> **Exercise materials**:
◆ ◆ ◆ ◆ ◆
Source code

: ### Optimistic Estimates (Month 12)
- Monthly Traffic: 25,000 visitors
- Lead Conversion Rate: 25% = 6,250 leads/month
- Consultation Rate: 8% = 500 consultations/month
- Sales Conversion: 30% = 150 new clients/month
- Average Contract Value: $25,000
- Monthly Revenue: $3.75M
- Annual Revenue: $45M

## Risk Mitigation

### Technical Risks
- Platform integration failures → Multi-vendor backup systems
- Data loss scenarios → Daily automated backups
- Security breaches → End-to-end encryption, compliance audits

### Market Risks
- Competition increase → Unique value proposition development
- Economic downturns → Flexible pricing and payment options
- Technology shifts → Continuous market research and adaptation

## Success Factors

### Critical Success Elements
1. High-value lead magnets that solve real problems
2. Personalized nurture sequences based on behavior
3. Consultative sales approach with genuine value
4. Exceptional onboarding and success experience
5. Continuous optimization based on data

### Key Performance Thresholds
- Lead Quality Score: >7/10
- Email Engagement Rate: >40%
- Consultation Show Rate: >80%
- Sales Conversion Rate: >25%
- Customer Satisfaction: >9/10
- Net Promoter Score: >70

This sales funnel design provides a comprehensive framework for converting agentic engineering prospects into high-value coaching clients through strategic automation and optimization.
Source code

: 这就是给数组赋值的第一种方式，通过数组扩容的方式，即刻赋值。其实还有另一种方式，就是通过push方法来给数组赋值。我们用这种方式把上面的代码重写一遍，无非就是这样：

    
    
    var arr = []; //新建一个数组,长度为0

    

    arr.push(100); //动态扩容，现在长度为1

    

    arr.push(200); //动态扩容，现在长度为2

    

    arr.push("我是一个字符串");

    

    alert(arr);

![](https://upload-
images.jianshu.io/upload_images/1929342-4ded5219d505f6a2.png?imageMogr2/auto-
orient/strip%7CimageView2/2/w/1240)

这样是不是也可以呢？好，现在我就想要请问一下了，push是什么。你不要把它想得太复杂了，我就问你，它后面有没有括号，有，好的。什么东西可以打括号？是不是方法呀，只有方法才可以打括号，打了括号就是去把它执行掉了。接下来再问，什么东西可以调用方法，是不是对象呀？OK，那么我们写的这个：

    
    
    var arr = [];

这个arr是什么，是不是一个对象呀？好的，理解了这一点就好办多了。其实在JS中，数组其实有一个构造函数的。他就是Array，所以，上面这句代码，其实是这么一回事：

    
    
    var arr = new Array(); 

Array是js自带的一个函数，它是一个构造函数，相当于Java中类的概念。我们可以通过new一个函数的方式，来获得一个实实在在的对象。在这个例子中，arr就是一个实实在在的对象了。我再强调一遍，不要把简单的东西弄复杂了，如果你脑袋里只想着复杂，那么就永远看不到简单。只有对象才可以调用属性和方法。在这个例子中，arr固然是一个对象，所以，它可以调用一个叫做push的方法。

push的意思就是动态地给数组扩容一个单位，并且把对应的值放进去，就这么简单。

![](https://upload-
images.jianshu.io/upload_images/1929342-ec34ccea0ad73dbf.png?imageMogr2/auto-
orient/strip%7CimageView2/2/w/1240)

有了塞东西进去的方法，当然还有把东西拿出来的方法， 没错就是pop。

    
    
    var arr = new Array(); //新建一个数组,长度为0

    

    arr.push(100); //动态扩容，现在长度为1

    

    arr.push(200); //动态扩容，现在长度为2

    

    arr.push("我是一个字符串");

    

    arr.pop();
◆ ◆ ◆ ◆ ◆
> **Required work**:
None of the records may be omitted or altered when they are given again.

> **The completed task**:
Source code

: ### Optimistic Estimates (Month 12)
- Monthly Traffic: 25,000 visitors
- Lead Conversion Rate: 25% = 6,250 leads/month
- Consultation Rate: 8% = 500 consultations/month
- Sales Conversion: 30% = 150 new clients/month
- Average Contract Value: $25,000
- Monthly Revenue: $3.75M
- Annual Revenue: $45M

## Risk Mitigation

### Technical Risks
- Platform integration failures → Multi-vendor backup systems
- Data loss scenarios → Daily automated backups
- Security breaches → End-to-end encryption, compliance audits

### Market Risks
- Competition increase → Unique value proposition development
- Economic downturns → Flexible pricing and payment options
- Technology shifts → Continuous market research and adaptation

## Success Factors

### Critical Success Elements
1. High-value lead magnets that solve real problems
2. Personalized nurture sequences based on behavior
3. Consultative sales approach with genuine value
4. Exceptional onboarding and success experience
5. Continuous optimization based on data

### Key Performance Thresholds
- Lead Quality Score: >7/10
- Email Engagement Rate: >40%
- Consultation Show Rate: >80%
- Sales Conversion Rate: >25%
- Customer Satisfaction: >9/10
- Net Promoter Score: >70

This sales funnel design provides a comprehensive framework for converting agentic engineering prospects into high-value coaching clients through strategic automation and optimization.
Source code

: 这就是给数组赋值的第一种方式，通过数组扩容的方式，即刻赋值。其实还有另一种方式，就是通过push方法来给数组赋值。我们用这种方式把上面的代码重写一遍，无非就是这样：

    
    
    var arr = []; //新建一个数组,长度为0

    

    arr.push(100); //动态扩容，现在长度为1

    

    arr.push(200); //动态扩容，现在长度为2

    

    arr.push("我是一个字符串");

    

    alert(arr);

![](https://upload-
images.jianshu.io/upload_images/1929342-4ded5219d505f6a2.png?imageMogr2/auto-
orient/strip%7CimageView2/2/w/1240)

这样是不是也可以呢？好，现在我就想要请问一下了，push是什么。你不要把它想得太复杂了，我就问你，它后面有没有括号，有，好的。什么东西可以打括号？是不是方法呀，只有方法才可以打括号，打了括号就是去把它执行掉了。接下来再问，什么东西可以调用方法，是不是对象呀？OK，那么我们写的这个：

    
    
    var arr = [];

这个arr是什么，是不是一个对象呀？好的，理解了这一点就好办多了。其实在JS中，数组其实有一个构造函数的。他就是Array，所以，上面这句代码，其实是这么一回事：

    
    
    var arr = new Array(); 

Array是js自带的一个函数，它是一个构造函数，相当于Java中类的概念。我们可以通过new一个函数的方式，来获得一个实实在在的对象。在这个例子中，arr就是一个实实在在的对象了。我再强调一遍，不要把简单的东西弄复杂了，如果你脑袋里只想着复杂，那么就永远看不到简单。只有对象才可以调用属性和方法。在这个例子中，arr固然是一个对象，所以，它可以调用一个叫做push的方法。

push的意思就是动态地给数组扩容一个单位，并且把对应的值放进去，就这么简单。

![](https://upload-
images.jianshu.io/upload_images/1929342-ec34ccea0ad73dbf.png?imageMogr2/auto-
orient/strip%7CimageView2/2/w/1240)

有了塞东西进去的方法，当然还有把东西拿出来的方法， 没错就是pop。

    
    
    var arr = new Array(); //新建一个数组,长度为0

    

    arr.push(100); //动态扩容，现在长度为1

    

    arr.push(200); //动态扩容，现在长度为2

    

    arr.push("我是一个字符串");

    

    arr.pop();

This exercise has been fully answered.